People sometimes ask, “How can spirituality benefit me practically? Can it help me improve my performance?”

Yes, spirituality enhances our ability to tap our ability.

The ability we have is important for our success, but equally, if not more, important is our ability to properly use that ability. The news regularly reports stories about how talented people fail to do justice to their talents because they lacked the necessary mental strength. For example, promising players may lose their cool at critical moments in a game and end up bungling, stumbling and falling. We lose our cool due to unregulated desires and unwarranted anxieties. Such desires and anxieties trap us when we are governed by a materialistic worldview. Materialism promises us pleasure, but traps our search for pleasure within the material level of reality, wherein due to the temporary nature of things we end up disappointed, if not devastated.

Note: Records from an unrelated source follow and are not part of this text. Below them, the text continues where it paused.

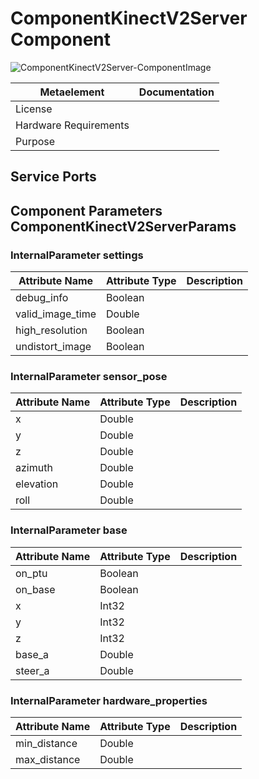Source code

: <!--- This file is generated from the ComponentKinectV2Server.componentDocumentation model --->
<!--- do not modify this file manually as it will by automatically overwritten by the code generator, modify the model instead and re-generate this file --->

# ComponentKinectV2Server Component

![ComponentKinectV2Server-ComponentImage](model/ComponentKinectV2ServerComponentDefinition.jpg)


| Metaelement | Documentation |
|-------------|---------------|
| License |  |
| Hardware Requirements |  |
| Purpose |  |



## Service Ports


## Component Parameters ComponentKinectV2ServerParams

### InternalParameter settings

| Attribute Name | Attribute Type | Description |
|----------------|----------------|-------------|
| debug_info | Boolean |  |
| valid_image_time | Double |  |
| high_resolution | Boolean |  |
| undistort_image | Boolean |  |

### InternalParameter sensor_pose

| Attribute Name | Attribute Type | Description |
|----------------|----------------|-------------|
| x | Double |  |
| y | Double |  |
| z | Double |  |
| azimuth | Double |  |
| elevation | Double |  |
| roll | Double |  |

### InternalParameter base

| Attribute Name | Attribute Type | Description |
|----------------|----------------|-------------|
| on_ptu | Boolean |  |
| on_base | Boolean |  |
| x | Int32 |  |
| y | Int32 |  |
| z | Int32 |  |
| base_a | Double |  |
| steer_a | Double |  |

### InternalParameter hardware_properties

| Attribute Name | Attribute Type | Description |
|----------------|----------------|-------------|
| min_distance | Double |  |
| max_distance | Double |  |

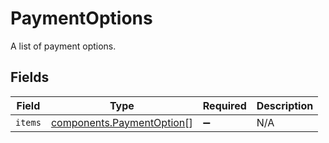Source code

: # PaymentOptions

A list of payment options.


## Fields

| Field                                                                  | Type                                                                   | Required                                                               | Description                                                            |
| ---------------------------------------------------------------------- | ---------------------------------------------------------------------- | ---------------------------------------------------------------------- | ---------------------------------------------------------------------- |
| `items`                                                                | [components.PaymentOption](../../models/components/paymentoption.md)[] | :heavy_minus_sign:                                                     | N/A                                                                    |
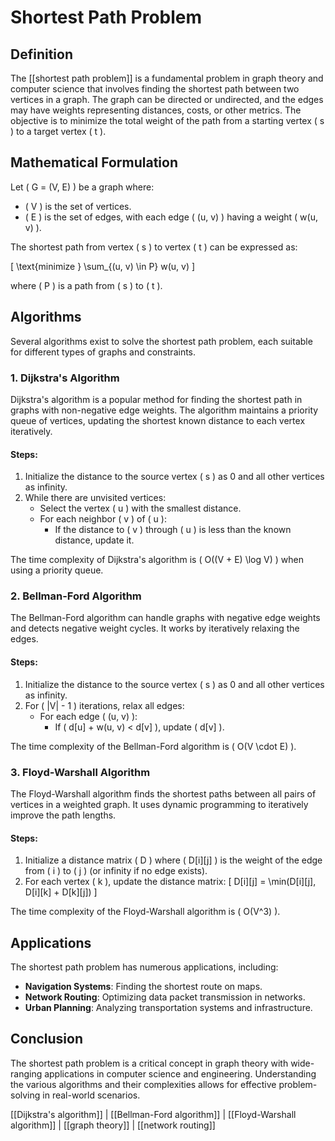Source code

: 
# Shortest Path Problem

## Definition
The [[shortest path problem]] is a fundamental problem in graph theory and computer science that involves finding the shortest path between two vertices in a graph. The graph can be directed or undirected, and the edges may have weights representing distances, costs, or other metrics. The objective is to minimize the total weight of the path from a starting vertex \( s \) to a target vertex \( t \).

## Mathematical Formulation
Let \( G = (V, E) \) be a graph where:
- \( V \) is the set of vertices.
- \( E \) is the set of edges, with each edge \( (u, v) \) having a weight \( w(u, v) \).

The shortest path from vertex \( s \) to vertex \( t \) can be expressed as:

\[
\text{minimize } \sum_{(u, v) \in P} w(u, v)
\]

where \( P \) is a path from \( s \) to \( t \).

## Algorithms
Several algorithms exist to solve the shortest path problem, each suitable for different types of graphs and constraints.

### 1. Dijkstra's Algorithm
Dijkstra's algorithm is a popular method for finding the shortest path in graphs with non-negative edge weights. The algorithm maintains a priority queue of vertices, updating the shortest known distance to each vertex iteratively.

#### Steps:
1. Initialize the distance to the source vertex \( s \) as 0 and all other vertices as infinity.
2. While there are unvisited vertices:
   - Select the vertex \( u \) with the smallest distance.
   - For each neighbor \( v \) of \( u \):
     - If the distance to \( v \) through \( u \) is less than the known distance, update it.

The time complexity of Dijkstra's algorithm is \( O((V + E) \log V) \) when using a priority queue.

### 2. Bellman-Ford Algorithm
The Bellman-Ford algorithm can handle graphs with negative edge weights and detects negative weight cycles. It works by iteratively relaxing the edges.

#### Steps:
1. Initialize the distance to the source vertex \( s \) as 0 and all other vertices as infinity.
2. For \( |V| - 1 \) iterations, relax all edges:
   - For each edge \( (u, v) \):
     - If \( d[u] + w(u, v) < d[v] \), update \( d[v] \).

The time complexity of the Bellman-Ford algorithm is \( O(V \cdot E) \).

### 3. Floyd-Warshall Algorithm
The Floyd-Warshall algorithm finds the shortest paths between all pairs of vertices in a weighted graph. It uses dynamic programming to iteratively improve the path lengths.

#### Steps:
1. Initialize a distance matrix \( D \) where \( D[i][j] \) is the weight of the edge from \( i \) to \( j \) (or infinity if no edge exists).
2. For each vertex \( k \), update the distance matrix:
   \[
   D[i][j] = \min(D[i][j], D[i][k] + D[k][j])
   \]

The time complexity of the Floyd-Warshall algorithm is \( O(V^3) \).

## Applications
The shortest path problem has numerous applications, including:

- **Navigation Systems**: Finding the shortest route on maps.
- **Network Routing**: Optimizing data packet transmission in networks.
- **Urban Planning**: Analyzing transportation systems and infrastructure.

## Conclusion
The shortest path problem is a critical concept in graph theory with wide-ranging applications in computer science and engineering. Understanding the various algorithms and their complexities allows for effective problem-solving in real-world scenarios.

[[Dijkstra's algorithm]] | [[Bellman-Ford algorithm]] | [[Floyd-Warshall algorithm]] | [[graph theory]] | [[network routing]]
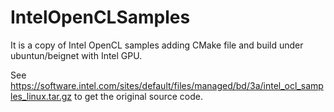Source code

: # IntelOpenCLSamples
It is a copy of Intel OpenCL samples adding CMake file and build under ubuntun/beignet with Intel GPU.

See https://software.intel.com/sites/default/files/managed/bd/3a/intel_ocl_samples_linux.tar.gz to get the original source code.
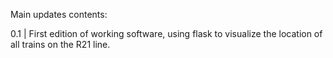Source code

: Main updates contents:

0.1 | First edition of working software, using flask to visualize the location of all trains on the R21 line.

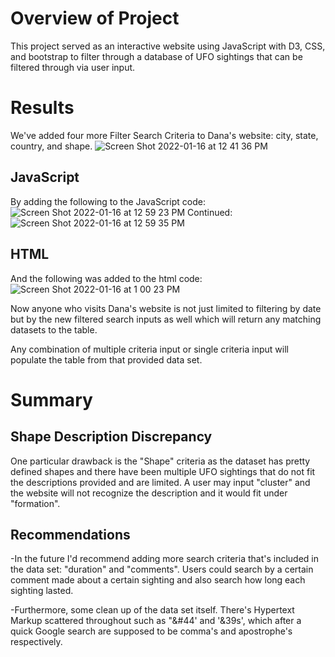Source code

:# Overview of Project

This project served as an interactive website using JavaScript with D3, CSS, and bootstrap to filter through a database of UFO sightings that can be filtered through via user input. 

# Results

We've added four more Filter Search Criteria to Dana's website: city, state, country, and shape.
![Screen Shot 2022-01-16 at 12 41 36 PM](https://user-images.githubusercontent.com/92451164/149675133-bd31b2a8-e28a-4498-aa62-9d056b05fcc0.png)


## JavaScript
By adding the following to the JavaScript code:
![Screen Shot 2022-01-16 at 12 59 23 PM](https://user-images.githubusercontent.com/92451164/149675149-b20a0b97-0e28-4856-b0c8-a11b8b00ae32.png)
Continued:
![Screen Shot 2022-01-16 at 12 59 35 PM](https://user-images.githubusercontent.com/92451164/149675152-1ef70983-222b-4b1f-a7a5-6297205155e8.png)

## HTML
And the following was added to the html code:
![Screen Shot 2022-01-16 at 1 00 23 PM](https://user-images.githubusercontent.com/92451164/149675164-c1d2b2af-a897-4462-8971-f629aa55423c.png)


Now anyone who visits Dana's website is not just limited to filtering by date but by the new filtered search inputs as well which will return any matching datasets to the table. 

Any combination of multiple criteria input or single criteria input will populate the table from that provided data set.

# Summary


## Shape Description Discrepancy

One particular drawback is the "Shape" criteria as the dataset has pretty defined shapes and there have been multiple UFO sightings that do not fit the descriptions provided and are limited. A user may input "cluster" and the website will not recognize the description and it would fit under "formation".  

## Recommendations

-In the future I'd recommend adding more search criteria that's included in the data set: "duration" and "comments". 
Users could search by a certain comment made about a certain sighting and also search how long each sighting lasted. 


-Furthermore, some clean up of the data set itself.  There's Hypertext Markup scattered throughout such as "&#44' and '&39s', which after a quick Google search are supposed to be comma's and apostrophe's respectively.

The Bhagavad-gita (16.11) indicates the consequences: When our desires are uncontrolled, we sentence ourselves to unremitting anxiety.

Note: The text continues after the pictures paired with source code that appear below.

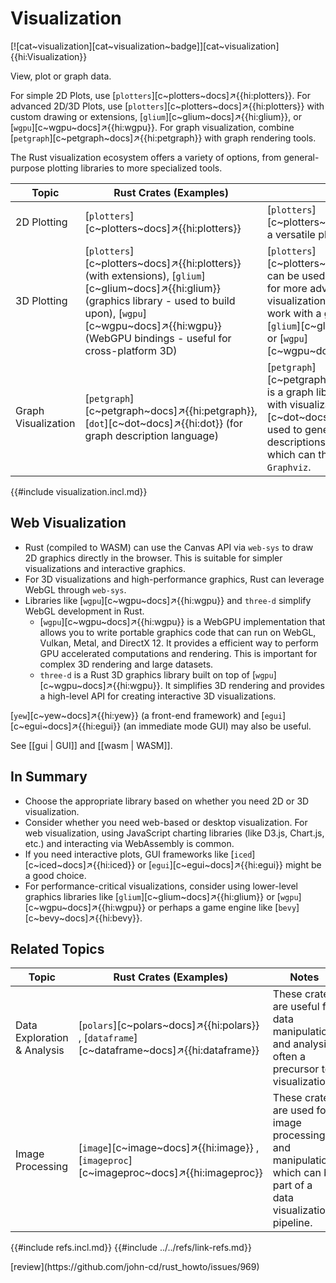 # Visualization

[![cat~visualization][cat~visualization~badge]][cat~visualization]{{hi:Visualization}}

View, plot or graph data.

For simple 2D Plots, use [`plotters`][c~plotters~docs]↗{{hi:plotters}}. For advanced 2D/3D Plots, use [`plotters`][c~plotters~docs]↗{{hi:plotters}} with custom drawing or extensions, [`glium`][c~glium~docs]↗{{hi:glium}}, or [`wgpu`][c~wgpu~docs]↗{{hi:wgpu}}. For graph visualization, combine [`petgraph`][c~petgraph~docs]↗{{hi:petgraph}} with graph rendering tools.

The Rust visualization ecosystem offers a variety of options, from general-purpose plotting libraries to more specialized tools.

| Topic | Rust Crates (Examples) | Notes |
|---|---|---|
| 2D Plotting | [`plotters`][c~plotters~docs]↗{{hi:plotters}} | [`plotters`][c~plotters~docs]↗{{hi:plotters}} is a versatile plotting library. |
| 3D Plotting | [`plotters`][c~plotters~docs]↗{{hi:plotters}} (with extensions), [`glium`][c~glium~docs]↗{{hi:glium}} (graphics library - used to build upon), [`wgpu`][c~wgpu~docs]↗{{hi:wgpu}} (WebGPU bindings - useful for cross-platform 3D) | [`plotters`][c~plotters~docs]↗{{hi:plotters}} can be used for basic 3D plots, but for more advanced 3D visualization, you'll likely need to work with a graphics library like [`glium`][c~glium~docs]↗{{hi:glium}} or [`wgpu`][c~wgpu~docs]↗{{hi:wgpu}}. |
| Graph Visualization | [`petgraph`][c~petgraph~docs]↗{{hi:petgraph}}, [`dot`][c~dot~docs]↗{{hi:dot}} (for graph description language) | [`petgraph`][c~petgraph~docs]↗{{hi:petgraph}} is a graph library that can be used with visualization tools. [`dot`][c~dot~docs]↗{{hi:dot}} can be used to generate graph descriptions in the DOT language, which can then be rendered by `Graphviz`. |

{{#include visualization.incl.md}}

## Web Visualization

- Rust (compiled to WASM) can use the Canvas API via `web-sys` to draw 2D graphics directly in the browser. This is suitable for simpler visualizations and interactive graphics.
- For 3D visualizations and high-performance graphics, Rust can leverage WebGL through `web-sys`.
- Libraries like [`wgpu`][c~wgpu~docs]↗{{hi:wgpu}} and `three-d` simplify WebGL development in Rust.
  - [`wgpu`][c~wgpu~docs]↗{{hi:wgpu}} is a WebGPU implementation that allows you to write portable graphics code that can run on WebGL, Vulkan, Metal, and DirectX 12. It provides a efficient way to perform GPU accelerated computations and rendering. This is important for complex 3D rendering and large datasets.
  - `three-d` is a Rust 3D graphics library built on top of [`wgpu`][c~wgpu~docs]↗{{hi:wgpu}}. It simplifies 3D rendering and provides a high-level API for creating interactive 3D visualizations.

[`yew`][c~yew~docs]↗{{hi:yew}} (a front-end framework) and [`egui`][c~egui~docs]↗{{hi:egui}} (an immediate mode GUI) may also be useful.

See [[gui | GUI]] and [[wasm | WASM]].

## In Summary

- Choose the appropriate library based on whether you need 2D or 3D visualization.
- Consider whether you need web-based or desktop visualization. For web visualization, using JavaScript charting libraries (like D3.js, Chart.js, etc.) and interacting via WebAssembly is common.
- If you need interactive plots, GUI frameworks like [`iced`][c~iced~docs]↗{{hi:iced}} or [`egui`][c~egui~docs]↗{{hi:egui}} might be a good choice.
- For performance-critical visualizations, consider using lower-level graphics libraries like [`glium`][c~glium~docs]↗{{hi:glium}} or [`wgpu`][c~wgpu~docs]↗{{hi:wgpu}} or perhaps a game engine like [`bevy`][c~bevy~docs]↗{{hi:bevy}}.

## Related Topics

| Topic | Rust Crates (Examples) | Notes |
|---|---|---|
| Data Exploration & Analysis | [`polars`][c~polars~docs]↗{{hi:polars}} , [`dataframe`][c~dataframe~docs]↗{{hi:dataframe}} | These crates are useful for data manipulation and analysis, often a precursor to visualization. |
| Image Processing | [`image`][c~image~docs]↗{{hi:image}} , [`imageproc`][c~imageproc~docs]↗{{hi:imageproc}} | These crates are used for image processing and manipulation, which can be part of a data visualization pipeline. |

{{#include refs.incl.md}}
{{#include ../../refs/link-refs.md}}

<div class="hidden">
[review](https://github.com/john-cd/rust_howto/issues/969)
</div>
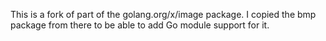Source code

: This is a fork of part of the golang.org/x/image package. I copied the bmp package from there to be able to add Go module support for it.
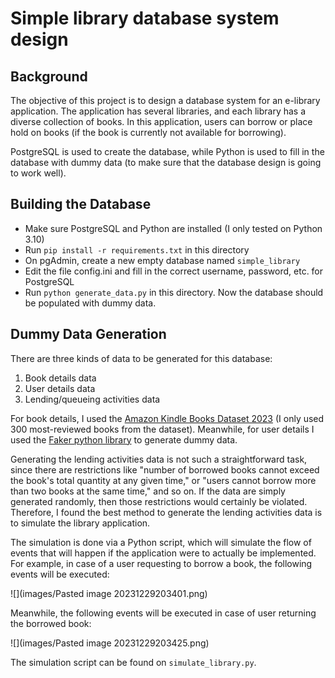 # Simple library database system design

## Background

The objective of this project is to design a database system for an e-library
application. The application has several libraries, and each library has a
diverse collection of books. In this application, users can borrow or place
hold on books (if the book is currently not available for borrowing).

PostgreSQL is used to create the database, while Python is used to
fill in the database with dummy data (to make sure that the database design is
going to work well).

## Building the Database

- Make sure PostgreSQL and Python are installed (I only tested on Python 3.10)
- Run `pip install -r requirements.txt` in this directory
- On pgAdmin, create a new empty database named `simple_library`
- Edit the file config.ini and fill in the correct username, password, etc. for
  PostgreSQL
- Run `python generate_data.py` in this directory. Now the database should be
  populated with dummy data.

## Dummy Data Generation

There are three kinds of data to be generated for this database:

1. Book details data
2. User details data
3. Lending/queueing activities data

For book details, I used the [Amazon Kindle Books Dataset
2023](https://www.kaggle.com/datasets/asaniczka/amazon-kindle-books-dataset-2023-130k-books)
(I only used 300 most-reviewed books from the dataset). Meanwhile, for user
details I used the [Faker python library](https://faker.readthedocs.io/) to
generate dummy data.

Generating the lending activities data is not such a straightforward task,
since there are restrictions like "number of borrowed books cannot exceed the
book's total quantity at any given time," or "users cannot borrow more than two
books at the same time," and so on. If the data are simply generated randomly,
then those restrictions would certainly be violated. Therefore, I found the
best method to generate the lending activities data is to simulate the library
application.

The simulation is done via a Python script, which will simulate the flow of
events that will happen if the application were to actually be implemented. For
example, in case of a user requesting to borrow a book, the following events
will be executed:

![](images/Pasted image 20231229203401.png)

Meanwhile, the following events will be executed in case of user returning the
borrowed book:

![](images/Pasted image 20231229203425.png)

The simulation script can be found on `simulate_library.py`.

Gita wisdom explains that we are at our core non-material souls. Spiritual wisdom widens our conceptual horizons about our identity and destiny. And spiritual practice broadens our experience so that we can perceive and relish higher spiritual reality – our own non-material nature and the shelter and strength coming from our non-material connection with the supreme spiritual reality, God.

Spirituality’s ultimate benefit is to provide us a higher purpose for performance – a lasting purpose that extends beyond the inevitable frustration and destruction that is the fate of all worldly achievement. It takes our consciousness to the spiritual level of reality, where our longing for happiness is eternally fulfilled. Simultaneously, it calms and clarifies our mind, increasing our capacity for purposeful focus, thereby enhancing our ability to tap our ability and translate it into achievement.